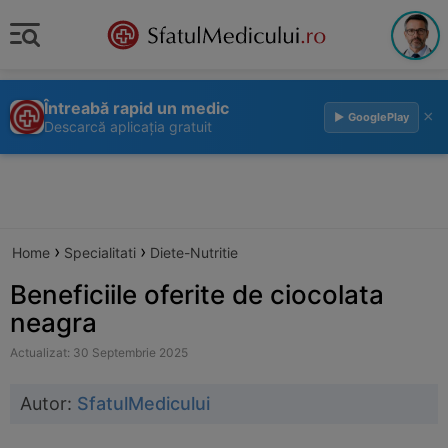
Întreabă rapid un medic
×
▶ GooglePlay
Descarcă aplicația gratuit
›
›
Home
Specialitati
Diete-Nutritie
Beneficiile oferite de ciocolata
neagra
Actualizat: 30 Septembrie 2025
Autor:
SfatulMedicului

━━━━━━━━

- [Exercise objective]
Can you set down every line of the listing above word for word, leaving the pictures out?

- [Result of the exercise]
Întreabă rapid un medic
×
▶ GooglePlay
Descarcă aplicația gratuit
›
›
Home
Specialitati
Diete-Nutritie
Beneficiile oferite de ciocolata
neagra
Actualizat: 30 Septembrie 2025
Autor:
SfatulMedicului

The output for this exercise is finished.